**Extract**:
A bright idea: A DVD to store photos for centuries

An outfit called Cranberry DiamonDisc is claiming its DVDs have a shelf life of 1,000 years. Your photos could optimistically live 10 times longer than you do.
Written by Larry Dignan, Contributor

An outfit called Cranberry DiamonDisc is claiming its DVDs have a shelf life of 1,000 years. Your photos could optimistically live 10 times longer than you do.

But good luck verifying that one.

ZDNet's Janice Chen notes:

Though many people still back their irreplaceable digital photos to CDs or DVDs, they’re really not a long-term solution. The dyes and reflective layers of conventional recordable CDs and DVDs can deteriorate in two to five years depending on environmental factors. A new long-lasting DVD technology aims to dramatically increase that lifespan by using physical etchings on a rock-like substance to record data.

If Cranberry DiamonDisc can cure that problem it might be on to something. I'd be happy to take a disc that can last 50 years (assuming it doesn't get lost in the meantime of course).

The price is steep. A 4.7GB DVD will run you $34. You upload files to Cranberry and they'll mail them back to you. Want a burner? That'll cost you $4,995 for a Disc Writer and 150 discs.

**Problem to work on**:
Copy the part of the DVD article that starts with the words containing "Written by Larry" and ends with "to record data.". The items have no connection to the DVD article.

**Information given**:
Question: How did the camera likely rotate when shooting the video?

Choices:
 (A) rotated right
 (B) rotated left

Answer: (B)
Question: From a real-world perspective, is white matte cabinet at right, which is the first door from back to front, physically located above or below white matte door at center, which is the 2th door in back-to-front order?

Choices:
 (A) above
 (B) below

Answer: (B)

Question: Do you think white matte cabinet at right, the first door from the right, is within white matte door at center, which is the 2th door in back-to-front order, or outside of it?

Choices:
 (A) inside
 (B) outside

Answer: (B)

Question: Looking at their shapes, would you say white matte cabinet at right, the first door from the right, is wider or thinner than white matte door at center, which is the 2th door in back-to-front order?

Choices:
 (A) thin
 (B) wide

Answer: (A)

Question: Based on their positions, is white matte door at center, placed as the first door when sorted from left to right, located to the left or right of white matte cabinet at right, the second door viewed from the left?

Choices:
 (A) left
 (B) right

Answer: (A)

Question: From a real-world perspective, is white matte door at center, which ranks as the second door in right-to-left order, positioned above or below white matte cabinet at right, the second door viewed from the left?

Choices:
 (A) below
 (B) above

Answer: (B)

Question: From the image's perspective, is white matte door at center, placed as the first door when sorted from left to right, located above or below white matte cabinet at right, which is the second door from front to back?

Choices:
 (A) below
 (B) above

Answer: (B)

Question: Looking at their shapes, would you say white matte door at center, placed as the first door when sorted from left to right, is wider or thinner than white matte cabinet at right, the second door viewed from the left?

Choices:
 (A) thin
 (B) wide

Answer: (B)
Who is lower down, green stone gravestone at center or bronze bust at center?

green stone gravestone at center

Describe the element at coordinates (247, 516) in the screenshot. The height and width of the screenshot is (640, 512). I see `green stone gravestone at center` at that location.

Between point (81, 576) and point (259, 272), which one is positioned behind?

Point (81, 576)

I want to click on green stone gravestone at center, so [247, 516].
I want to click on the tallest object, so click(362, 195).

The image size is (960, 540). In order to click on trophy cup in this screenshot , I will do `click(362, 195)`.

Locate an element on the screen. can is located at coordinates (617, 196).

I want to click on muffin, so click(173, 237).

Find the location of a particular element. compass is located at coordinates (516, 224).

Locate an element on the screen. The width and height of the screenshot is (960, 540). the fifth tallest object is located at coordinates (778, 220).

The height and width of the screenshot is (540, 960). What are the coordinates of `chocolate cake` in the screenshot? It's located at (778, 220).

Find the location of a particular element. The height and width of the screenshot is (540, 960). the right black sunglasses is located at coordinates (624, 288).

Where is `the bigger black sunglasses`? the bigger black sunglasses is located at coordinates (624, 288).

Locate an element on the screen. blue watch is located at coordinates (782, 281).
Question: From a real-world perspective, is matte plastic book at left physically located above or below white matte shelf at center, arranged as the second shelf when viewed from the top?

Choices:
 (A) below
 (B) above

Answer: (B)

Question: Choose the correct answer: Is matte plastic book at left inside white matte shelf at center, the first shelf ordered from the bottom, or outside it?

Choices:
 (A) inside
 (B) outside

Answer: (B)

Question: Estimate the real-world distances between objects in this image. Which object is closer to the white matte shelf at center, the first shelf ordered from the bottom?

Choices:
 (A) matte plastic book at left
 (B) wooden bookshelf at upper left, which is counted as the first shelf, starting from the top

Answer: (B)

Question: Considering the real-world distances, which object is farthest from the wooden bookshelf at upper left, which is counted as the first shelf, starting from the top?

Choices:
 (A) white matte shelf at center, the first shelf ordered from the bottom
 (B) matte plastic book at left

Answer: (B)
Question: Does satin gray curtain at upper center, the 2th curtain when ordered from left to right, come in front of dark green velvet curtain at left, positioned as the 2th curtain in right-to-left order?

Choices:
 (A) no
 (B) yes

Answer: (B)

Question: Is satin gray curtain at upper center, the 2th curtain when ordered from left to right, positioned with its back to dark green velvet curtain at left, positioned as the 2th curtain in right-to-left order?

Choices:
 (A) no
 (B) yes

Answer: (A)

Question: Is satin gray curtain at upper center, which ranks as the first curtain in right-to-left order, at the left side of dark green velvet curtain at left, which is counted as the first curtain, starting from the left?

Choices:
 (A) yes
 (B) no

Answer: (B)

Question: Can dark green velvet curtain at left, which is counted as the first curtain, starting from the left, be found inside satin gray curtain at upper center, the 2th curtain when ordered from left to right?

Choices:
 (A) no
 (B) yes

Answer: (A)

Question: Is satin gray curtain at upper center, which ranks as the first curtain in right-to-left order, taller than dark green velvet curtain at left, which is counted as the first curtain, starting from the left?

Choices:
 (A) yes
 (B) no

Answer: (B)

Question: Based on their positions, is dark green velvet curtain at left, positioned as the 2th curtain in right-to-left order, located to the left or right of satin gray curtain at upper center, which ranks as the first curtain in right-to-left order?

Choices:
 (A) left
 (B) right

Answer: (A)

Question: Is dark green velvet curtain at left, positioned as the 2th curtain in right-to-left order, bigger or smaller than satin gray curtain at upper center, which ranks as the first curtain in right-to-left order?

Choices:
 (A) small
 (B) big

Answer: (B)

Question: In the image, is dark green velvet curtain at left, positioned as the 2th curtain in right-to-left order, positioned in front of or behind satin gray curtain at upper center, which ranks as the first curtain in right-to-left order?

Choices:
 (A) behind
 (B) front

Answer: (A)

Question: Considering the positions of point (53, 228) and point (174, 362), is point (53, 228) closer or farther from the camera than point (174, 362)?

**Output below**:
Written by Larry Dignan, Contributor

An outfit called Cranberry DiamonDisc is claiming its DVDs have a shelf life of 1,000 years. Your photos could optimistically live 10 times longer than you do.

But good luck verifying that one.

ZDNet's Janice Chen notes:

Though many people still back their irreplaceable digital photos to CDs or DVDs, they’re really not a long-term solution. The dyes and reflective layers of conventional recordable CDs and DVDs can deteriorate in two to five years depending on environmental factors. A new long-lasting DVD technology aims to dramatically increase that lifespan by using physical etchings on a rock-like substance to record data.